Hmm, this appears to be caused by systemd_pam
When using "su -" (similar seen with sudo)
su[5870]: pam_systemd(su-l:session): pam-systemd initializing
su[5870]: pam_systemd(su-l:session): New sd-bus connection (system-bus-pam-systemd-5870) opened.
su[5870]: pam_systemd(su-l:session): Asking logind to create session: uid=1001 pid=5870 service=su-l type=tty class=user desktop= seat= vtnr=0 tty=pts/3 display= remote=no remote_user=root remote_host=
su[5870]: pam_systemd(su-l:session): Session limits: memory_max=n/a tasks_max=n/a cpu_weight=n/a io_weight=n/a runtime_max_sec=n/a
su[5870]: pam_systemd(su-l:session): Not creating session: Already running in a session or user slice
su[5870]: pam_systemd(su-l:session): pam-systemd shutting down
vs used with ssh:
sshd-session[5937]: pam_systemd(sshd:session): pam-systemd initializing
sshd-session[5937]: pam_systemd(sshd:session): New sd-bus connection (system-bus-pam-systemd-5937) opened.
sshd-session[5937]: pam_systemd(sshd:session): Asking logind to create session: uid=0 pid=5937 service=sshd type=tty class=user desktop= seat= vtnr=0 tty= display= remote=yes remote_user= remote_host=10.42.28.158
sshd-session[5937]: pam_systemd(sshd:session): Session limits: memory_max=n/a tasks_max=n/a cpu_weight=n/a io_weight=n/a runtime_max_sec=n/a
sshd-session[5937]: pam_systemd(sshd:session): Reply from logind: id=12 object_path=/org/freedesktop/login1/session/_312 runtime_path=/run/user/0 session_fd=9 seat= vtnr=0 original_uid=0
So if the current user is already in a login sesssion, it'll refuse to
start a new session.
I struggle to understand the rationale for this behaviour.

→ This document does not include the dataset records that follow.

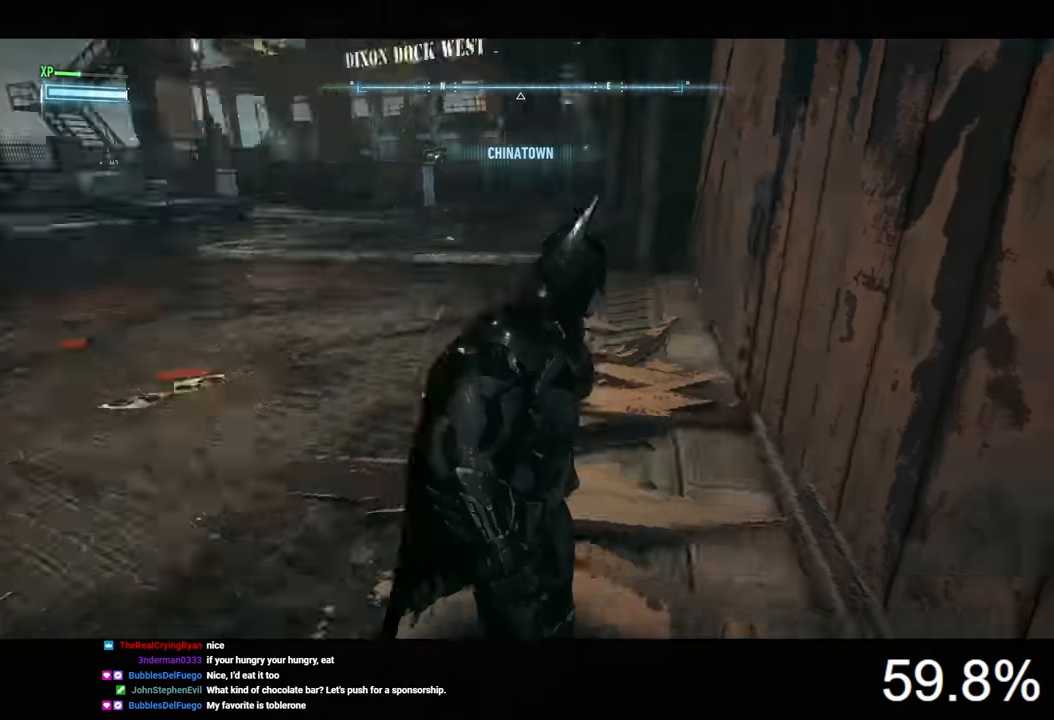
{"keys": ["d"], "mouse": [], "mouse_move": "left", "events": [[34, "space", "up"], [34, "w", "up"], [367, "d", "down"]]}
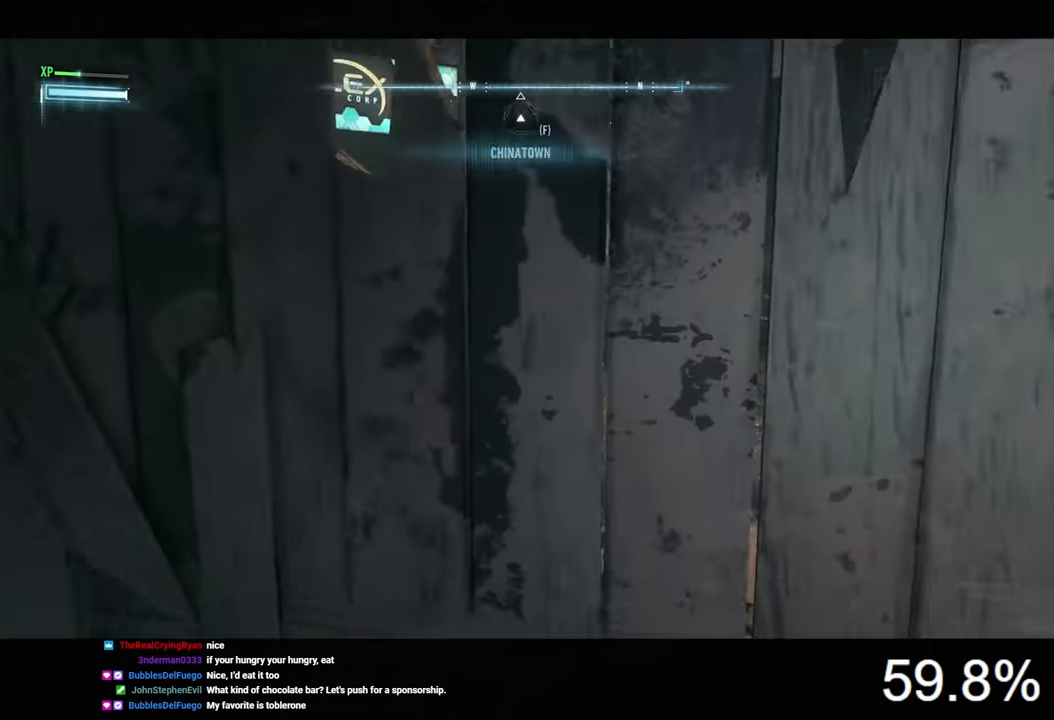
{"keys": ["space", "w"], "mouse": [], "mouse_move": "right", "events": [[67, "d", "up"], [400, "space", "down"], [467, "w", "down"]]}
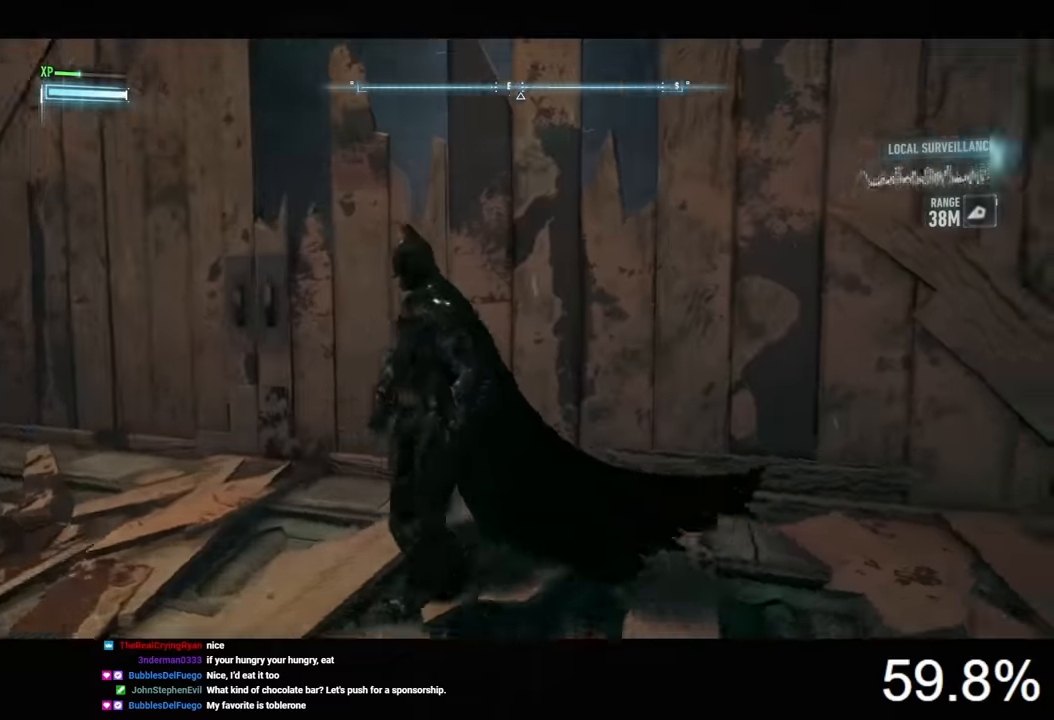
{"keys": ["w"], "mouse": [], "mouse_move": "still", "events": [[134, "space", "up"], [234, "space", "down"], [300, "space", "up"], [367, "space", "down"], [467, "space", "up"]]}
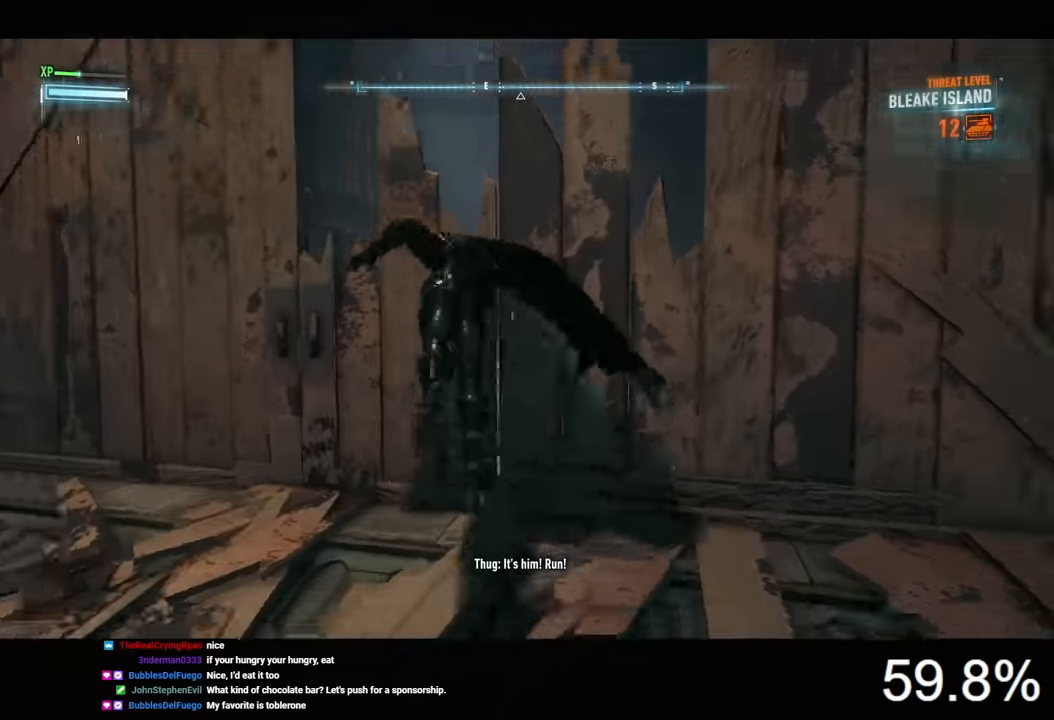
{"keys": [], "mouse": [], "mouse_move": "still", "events": [[34, "w", "up"]]}
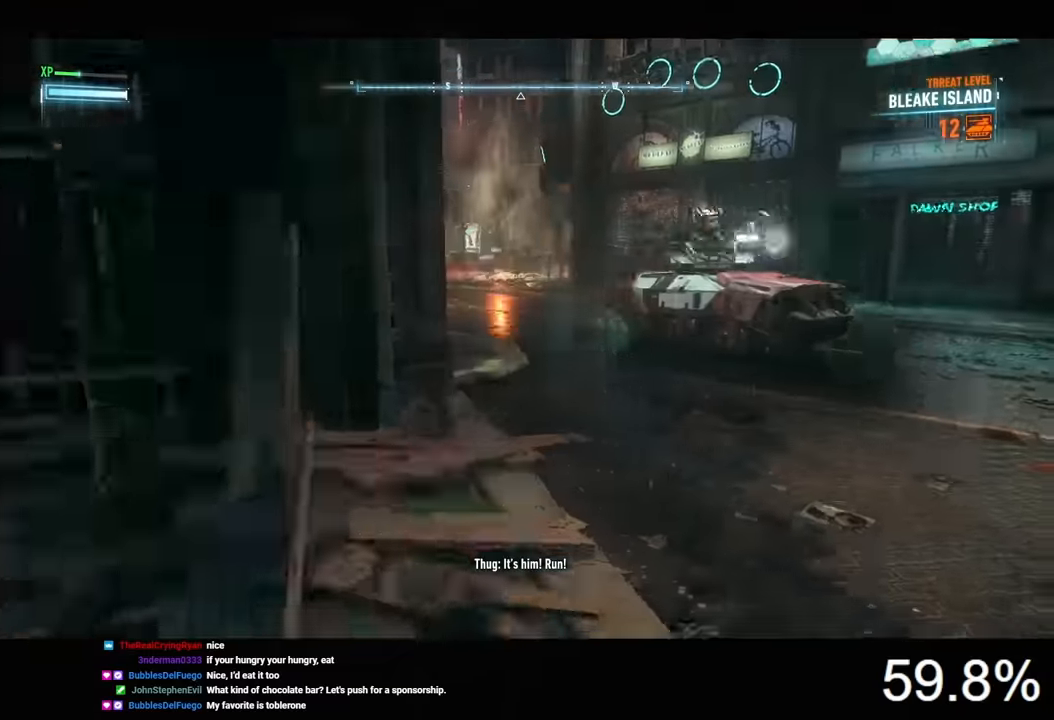
{"keys": ["w"], "mouse": [], "mouse_move": "down", "events": [[167, "d", "down"], [300, "w", "down"], [434, "d", "up"]]}
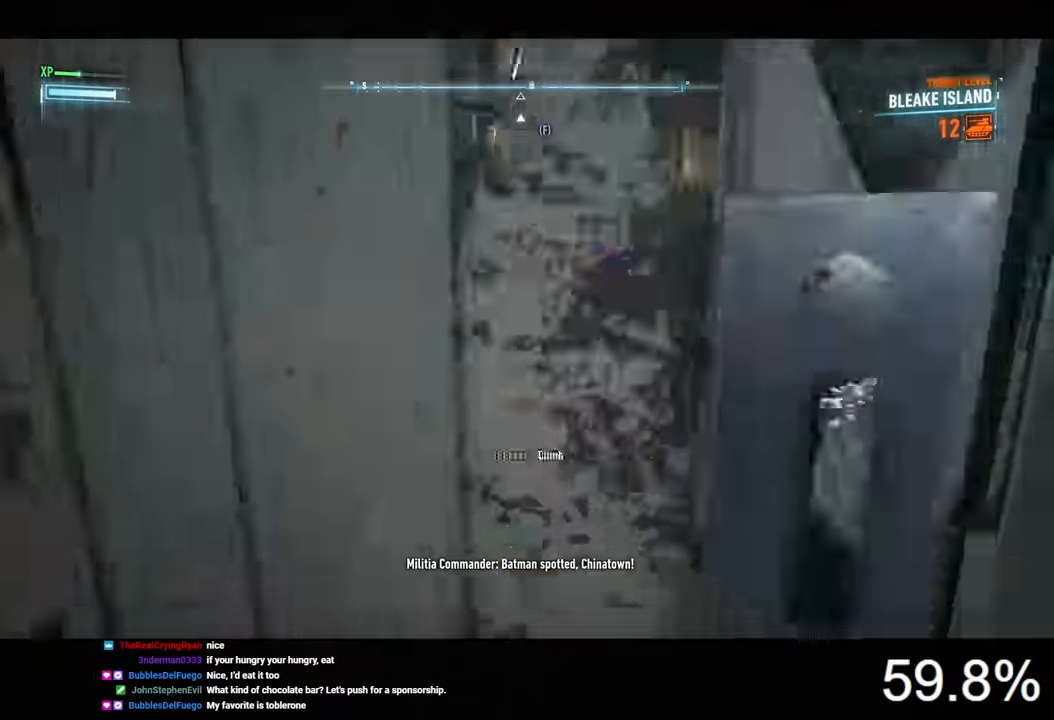
{"keys": ["d", "space", "w"], "mouse": [], "mouse_move": "still", "events": [[67, "e", "down"], [167, "e", "up"], [367, "d", "down"], [434, "space", "down"]]}
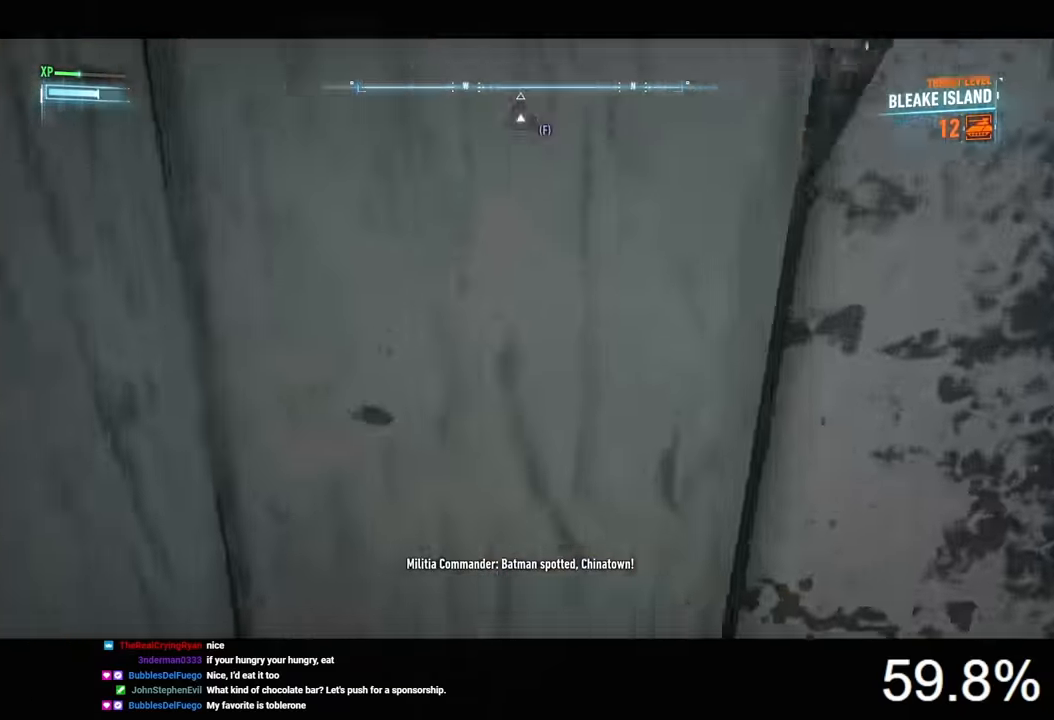
{"keys": ["d", "space", "w"], "mouse": ["right"], "mouse_move": "up-right", "events": [[67, "mouse_right", "down"]]}
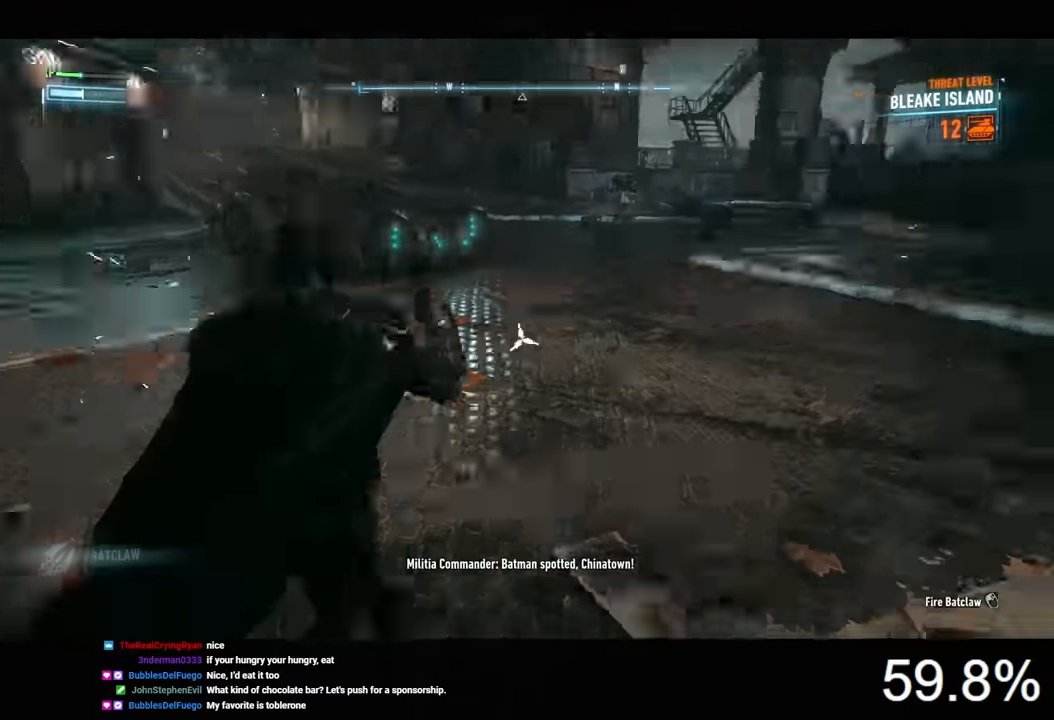
{"keys": ["space", "w"], "mouse": [], "mouse_move": "still", "events": [[100, "d", "up"], [100, "mouse_right", "up"], [167, "space", "up"], [200, "space", "down"]]}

It seems
guaranteed to break stuff...
Apparently, 'su -' and 'sudo' shouldn't be used anymore if you
want a shell running as a different user which can run arbitrary
apps. Instead you're expected to use
machinectl shell username@
Or
sudo machinectl shell username@
which will get the full set of env info setup.
I find it somewhat dubious to simply re-declare that decades of usage
of 'su' and 'sudo' is now wrong but that's the documented answer:
https://github.com/systemd/systemd/issues/7451#issuecomment-346787237
Likewise in context of RHEL:
https://access.redhat.com/solutions/6634751
Anyway, given that this is deliberate behaviour, I'm not convinced that
it is libvirt's job to workaround, even if we think that behaviour is
sub-optimal.
Especially since my workaround ends up being a "breakaround" if
/run/user/$OTHER_UID doesn't already exist (i.e. if there isn't already
a user session created for that user in some other way - we try to
create /run/user/$OTHER_UID/libvirt, and fail), I definitely agree.
Rich suggested online last week that maybe we could log a warning if
XDG_RUNTIME_DIR hasn't been set in the environment (thus indicating that
we're being executed via "sudo -u $user" or similar). I made an example
patch of that and am sending it as an RFC so that anyone who wants can
try it out and see if it's useful (and also suggest a better warning
message, maybe pointing to a knowledgebase article with more details).